Design files in text formats
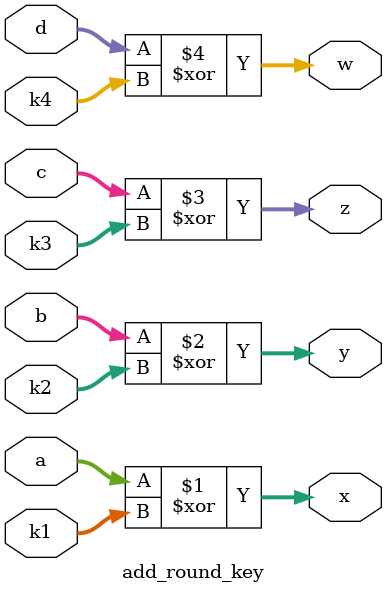
<source format=v>
/*
-------------------ADD ROUND MODULE---------------------

The INPUT...
* 4*4 matrix enters in 4 wires a,b,c,d ...EVERY WIRE REPRESENTS A ROW
* 4*4 matrix(key) enters in 4 wires k1,k2,k3,k4 ...EVERY WIRE REPRESENTS A ROW
The OUTPUT is 4*4 matrix enters in 4 wires x,y,z,w ...EVERY WIRE REPRESENTS A ROW
*/
module add_round_key (a,b,c,d,k1,k2,k3,k4,x,y,z,w);
//input state matrix  
  input [31:0] a;
  input [31:0] b;
  input [31:0] c;
  input [31:0] d;
//key matrix  
  input [31:0] k1;
  input [31:0] k2;
  input [31:0] k3;
  input [31:0] k4;
//output state matrix
  output [31:0] x;
  output [31:0] y;
  output [31:0] z;
  output [31:0] w;
// the output state matrix = the input state matix (XOR) the round key...   
  assign x=a^k1;
  assign y=b^k2;
  assign z=c^k3;
  assign w=d^k4;
  
endmodule
/*
module add_round_key_test;
   
   reg  [31:0]    cipher_data0,cipher_data1,cipher_data2,cipher_data3,
              cipher_key0,cipher_key1,cipher_key2,cipher_key3;
   wire [31:0]   x,y,z,w;
   
   add_round_key dut(cipher_data0,cipher_data1,cipher_data2,cipher_data3,
              	           cipher_key0,cipher_key1,cipher_key2,cipher_key3,x,y,z,w);
   

//inputs
//key
initial 
begin
  cipher_key0 = 32'h03020100;
  cipher_key1 = 32'h07060504;
  cipher_key2 = 32'h0b0a0908;
  cipher_key3 = 32'h0f0e0d0c;
end            

//cifer data
initial 
begin
  cipher_data0 = 32'h33221100;
  cipher_data1 = 32'h77665544;
  cipher_data2 = 32'hbbaa9988;
  cipher_data3 = 32'hffeeddcc;
end            
//ffeeddcc bbaa9988 77665544 33221100

endmodule
 */
</source>
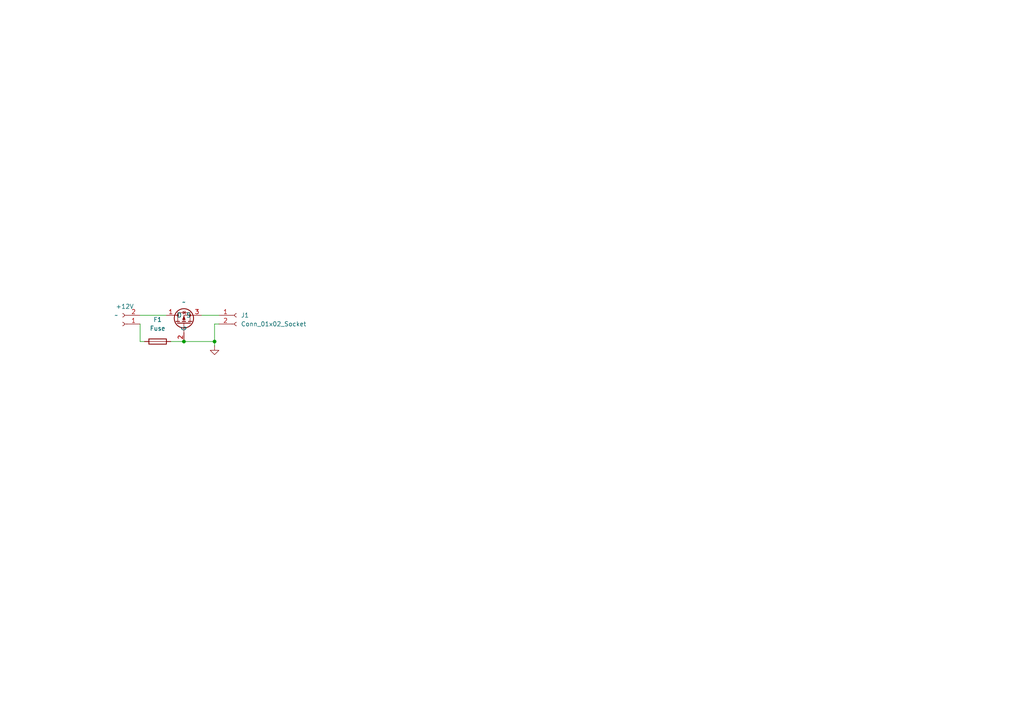
<source format=kicad_sch>
(kicad_sch
	(version 20250114)
	(generator "eeschema")
	(generator_version "9.0")
	(uuid "82d2afdc-f667-482e-a251-d2e6670c33b7")
	(paper "A4")
	
	(junction
		(at 62.23 99.06)
		(diameter 0)
		(color 0 0 0 0)
		(uuid "2202fe84-f784-4aa0-baab-b0c7c9574280")
	)
	(junction
		(at 53.34 99.06)
		(diameter 0)
		(color 0 0 0 0)
		(uuid "cf54b829-48d6-4c15-b6c6-2add0af9250e")
	)
	(wire
		(pts
			(xy 40.64 91.44) (xy 48.26 91.44)
		)
		(stroke
			(width 0)
			(type default)
		)
		(uuid "19e00ea7-d646-4cfe-8ca8-efe7aadf2a33")
	)
	(wire
		(pts
			(xy 53.34 99.06) (xy 62.23 99.06)
		)
		(stroke
			(width 0)
			(type default)
		)
		(uuid "1df03910-7f41-4825-8474-5bfaf70c47c6")
	)
	(wire
		(pts
			(xy 40.64 93.98) (xy 40.64 99.06)
		)
		(stroke
			(width 0)
			(type default)
		)
		(uuid "28400d37-707b-4043-8fab-73c938179f35")
	)
	(wire
		(pts
			(xy 58.42 91.44) (xy 63.5 91.44)
		)
		(stroke
			(width 0)
			(type default)
		)
		(uuid "2bb0862c-ac5c-455e-bd5a-146a08397346")
	)
	(wire
		(pts
			(xy 49.53 99.06) (xy 53.34 99.06)
		)
		(stroke
			(width 0)
			(type default)
		)
		(uuid "32bc8673-e211-4474-b255-028b21e23d82")
	)
	(wire
		(pts
			(xy 62.23 99.06) (xy 62.23 100.33)
		)
		(stroke
			(width 0)
			(type default)
		)
		(uuid "4a8fd6e6-066b-4931-81c4-86eed38b46b3")
	)
	(wire
		(pts
			(xy 62.23 93.98) (xy 63.5 93.98)
		)
		(stroke
			(width 0)
			(type default)
		)
		(uuid "648be180-c97b-49c1-80de-cfa875a23a06")
	)
	(wire
		(pts
			(xy 62.23 93.98) (xy 62.23 99.06)
		)
		(stroke
			(width 0)
			(type default)
		)
		(uuid "79af0bcf-980d-43cb-a548-550e50ebca21")
	)
	(wire
		(pts
			(xy 40.64 99.06) (xy 41.91 99.06)
		)
		(stroke
			(width 0)
			(type default)
		)
		(uuid "9e8f0109-cad6-4d10-a6bf-1b055397ba7e")
	)
	(symbol
		(lib_id "Connector:Conn_01x02_Socket")
		(at 35.56 93.98 180)
		(unit 1)
		(exclude_from_sim no)
		(in_bom yes)
		(on_board yes)
		(dnp no)
		(fields_autoplaced yes)
		(uuid "126129df-c14a-4f76-8bbd-998819a4f319")
		(property "Reference" "+12V"
			(at 36.195 88.9 0)
			(effects
				(font
					(size 1.27 1.27)
				)
			)
		)
		(property "Value" "~"
			(at 34.29 91.4401 0)
			(effects
				(font
					(size 1.27 1.27)
				)
				(justify left)
			)
		)
		(property "Footprint" "Connector_JST:JST_EH_B2B-EH-A_1x02_P2.50mm_Vertical"
			(at 35.56 93.98 0)
			(effects
				(font
					(size 1.27 1.27)
				)
				(hide yes)
			)
		)
		(property "Datasheet" "~"
			(at 35.56 93.98 0)
			(effects
				(font
					(size 1.27 1.27)
				)
				(hide yes)
			)
		)
		(property "Description" "Generic connector, single row, 01x02, script generated"
			(at 35.56 93.98 0)
			(effects
				(font
					(size 1.27 1.27)
				)
				(hide yes)
			)
		)
		(pin "1"
			(uuid "48fb9473-3c23-4549-9835-7d9ea44d5e27")
		)
		(pin "2"
			(uuid "2137b487-866a-48b7-8f01-89e306ef13df")
		)
		(instances
			(project ""
				(path "/82d2afdc-f667-482e-a251-d2e6670c33b7"
					(reference "+12V")
					(unit 1)
				)
			)
		)
	)
	(symbol
		(lib_id "New_Library:AOD4407")
		(at 53.34 92.71 180)
		(unit 1)
		(exclude_from_sim no)
		(in_bom yes)
		(on_board yes)
		(dnp no)
		(fields_autoplaced yes)
		(uuid "8d10e421-8282-48ef-824c-60bfda1d0054")
		(property "Reference" "U1"
			(at 52.07 96.52 0)
			(effects
				(font
					(size 1.27 1.27)
				)
				(hide yes)
			)
		)
		(property "Value" "~"
			(at 53.34 87.63 0)
			(effects
				(font
					(size 1.27 1.27)
				)
			)
		)
		(property "Footprint" "Library:SOIC-8 (AOD)"
			(at 52.07 102.616 0)
			(effects
				(font
					(size 1.27 1.27)
				)
				(hide yes)
			)
		)
		(property "Datasheet" ""
			(at 53.34 92.71 0)
			(effects
				(font
					(size 1.27 1.27)
				)
				(hide yes)
			)
		)
		(property "Description" ""
			(at 53.34 92.71 0)
			(effects
				(font
					(size 1.27 1.27)
				)
				(hide yes)
			)
		)
		(pin "2"
			(uuid "281643b4-cbe1-4119-a0e0-fc9cbf732550")
		)
		(pin "3"
			(uuid "0eda5abc-4df1-4647-a108-88d4819a5f11")
		)
		(pin "1"
			(uuid "100e75db-7b1d-4df7-b8de-606fc7f6bfc2")
		)
		(instances
			(project ""
				(path "/82d2afdc-f667-482e-a251-d2e6670c33b7"
					(reference "U1")
					(unit 1)
				)
			)
		)
	)
	(symbol
		(lib_id "Connector:Conn_01x02_Socket")
		(at 68.58 91.44 0)
		(unit 1)
		(exclude_from_sim no)
		(in_bom yes)
		(on_board yes)
		(dnp no)
		(fields_autoplaced yes)
		(uuid "90d06e50-2439-4a0b-b2bf-825daff4b761")
		(property "Reference" "J1"
			(at 69.85 91.4399 0)
			(effects
				(font
					(size 1.27 1.27)
				)
				(justify left)
			)
		)
		(property "Value" "Conn_01x02_Socket"
			(at 69.85 93.9799 0)
			(effects
				(font
					(size 1.27 1.27)
				)
				(justify left)
			)
		)
		(property "Footprint" "Connector_JST:JST_EH_B2B-EH-A_1x02_P2.50mm_Vertical"
			(at 68.58 91.44 0)
			(effects
				(font
					(size 1.27 1.27)
				)
				(hide yes)
			)
		)
		(property "Datasheet" "~"
			(at 68.58 91.44 0)
			(effects
				(font
					(size 1.27 1.27)
				)
				(hide yes)
			)
		)
		(property "Description" "Generic connector, single row, 01x02, script generated"
			(at 68.58 91.44 0)
			(effects
				(font
					(size 1.27 1.27)
				)
				(hide yes)
			)
		)
		(pin "1"
			(uuid "a86333a4-c53f-4fd1-a9bf-dcfc32f3fe8a")
		)
		(pin "2"
			(uuid "9e4520ca-4ad4-40c8-9053-82c0587c8ab9")
		)
		(instances
			(project ""
				(path "/82d2afdc-f667-482e-a251-d2e6670c33b7"
					(reference "J1")
					(unit 1)
				)
			)
		)
	)
	(symbol
		(lib_id "power:GND")
		(at 62.23 100.33 0)
		(unit 1)
		(exclude_from_sim no)
		(in_bom yes)
		(on_board yes)
		(dnp no)
		(fields_autoplaced yes)
		(uuid "d556985e-c098-457c-9f0b-6a5d3aa99b1f")
		(property "Reference" "#PWR01"
			(at 62.23 106.68 0)
			(effects
				(font
					(size 1.27 1.27)
				)
				(hide yes)
			)
		)
		(property "Value" "GND"
			(at 62.23 105.41 0)
			(effects
				(font
					(size 1.27 1.27)
				)
				(hide yes)
			)
		)
		(property "Footprint" ""
			(at 62.23 100.33 0)
			(effects
				(font
					(size 1.27 1.27)
				)
				(hide yes)
			)
		)
		(property "Datasheet" ""
			(at 62.23 100.33 0)
			(effects
				(font
					(size 1.27 1.27)
				)
				(hide yes)
			)
		)
		(property "Description" "Power symbol creates a global label with name \"GND\" , ground"
			(at 62.23 100.33 0)
			(effects
				(font
					(size 1.27 1.27)
				)
				(hide yes)
			)
		)
		(pin "1"
			(uuid "d6abc443-7cc4-4405-84d9-6a38219919f8")
		)
		(instances
			(project ""
				(path "/82d2afdc-f667-482e-a251-d2e6670c33b7"
					(reference "#PWR01")
					(unit 1)
				)
			)
		)
	)
	(symbol
		(lib_id "Device:Fuse")
		(at 45.72 99.06 90)
		(unit 1)
		(exclude_from_sim no)
		(in_bom yes)
		(on_board yes)
		(dnp no)
		(fields_autoplaced yes)
		(uuid "e30b6fe2-a52e-42f2-a99a-48d0b1ffa293")
		(property "Reference" "F1"
			(at 45.72 92.71 90)
			(effects
				(font
					(size 1.27 1.27)
				)
			)
		)
		(property "Value" "Fuse"
			(at 45.72 95.25 90)
			(effects
				(font
					(size 1.27 1.27)
				)
			)
		)
		(property "Footprint" "Fuse:Fuseholder_Clip-5x20mm_Bel_FC-203-22_Lateral_P17.80x5.00mm_D1.17mm_Horizontal"
			(at 45.72 100.838 90)
			(effects
				(font
					(size 1.27 1.27)
				)
				(hide yes)
			)
		)
		(property "Datasheet" "~"
			(at 45.72 99.06 0)
			(effects
				(font
					(size 1.27 1.27)
				)
				(hide yes)
			)
		)
		(property "Description" "Fuse"
			(at 45.72 99.06 0)
			(effects
				(font
					(size 1.27 1.27)
				)
				(hide yes)
			)
		)
		(pin "2"
			(uuid "fd1f1d93-b852-493b-a9a9-4ef600188259")
		)
		(pin "1"
			(uuid "337b0724-441d-4b2e-89a4-1b01dc52e458")
		)
		(instances
			(project ""
				(path "/82d2afdc-f667-482e-a251-d2e6670c33b7"
					(reference "F1")
					(unit 1)
				)
			)
		)
	)
	(sheet_instances
		(path "/"
			(page "1")
		)
	)
	(embedded_fonts no)
)

</source>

* _Work task_: Please copy out from the data above, without any picture, exactly the lines running from the one that holds "cipher_key0,cipher_key1,cipher_key2,cipher_key3,x,y,z,w);" through the one that holds "(at 53.34 99.06)", and nothing beyond them.

* _Written solution_:
              	           cipher_key0,cipher_key1,cipher_key2,cipher_key3,x,y,z,w);
   

//inputs
//key
initial 
begin
  cipher_key0 = 32'h03020100;
  cipher_key1 = 32'h07060504;
  cipher_key2 = 32'h0b0a0908;
  cipher_key3 = 32'h0f0e0d0c;
end            

//cifer data
initial 
begin
  cipher_data0 = 32'h33221100;
  cipher_data1 = 32'h77665544;
  cipher_data2 = 32'hbbaa9988;
  cipher_data3 = 32'hffeeddcc;
end            
//ffeeddcc bbaa9988 77665544 33221100

endmodule
 */
</source>
<source format=kicad_sch>
(kicad_sch
	(version 20250114)
	(generator "eeschema")
	(generator_version "9.0")
	(uuid "82d2afdc-f667-482e-a251-d2e6670c33b7")
	(paper "A4")
	
	(junction
		(at 62.23 99.06)
		(diameter 0)
		(color 0 0 0 0)
		(uuid "2202fe84-f784-4aa0-baab-b0c7c9574280")
	)
	(junction
		(at 53.34 99.06)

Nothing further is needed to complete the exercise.